WHAT IS BEING ASKED: The expected output is every line of the data exactly as shown, minus the images.
DATA: Begin
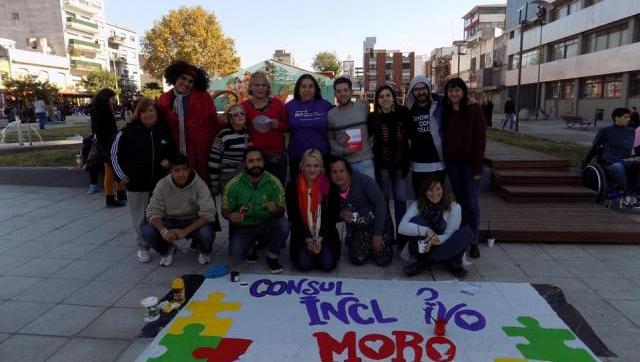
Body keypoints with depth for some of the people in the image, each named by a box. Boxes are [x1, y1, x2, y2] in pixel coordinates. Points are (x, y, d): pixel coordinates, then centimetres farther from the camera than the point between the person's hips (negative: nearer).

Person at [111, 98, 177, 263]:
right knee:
DATA: End
RESULT BELOW:
Body keypoints with depth for some of the people in the image, each named by a box. Boxes are [x1, y1, x2, y2] in pixel coordinates. Points are (x, y, d): pixel coordinates, then centimetres farther from the camera than the point between the person's hips (negative: nearer).

Person at [111, 98, 177, 263]:
right knee:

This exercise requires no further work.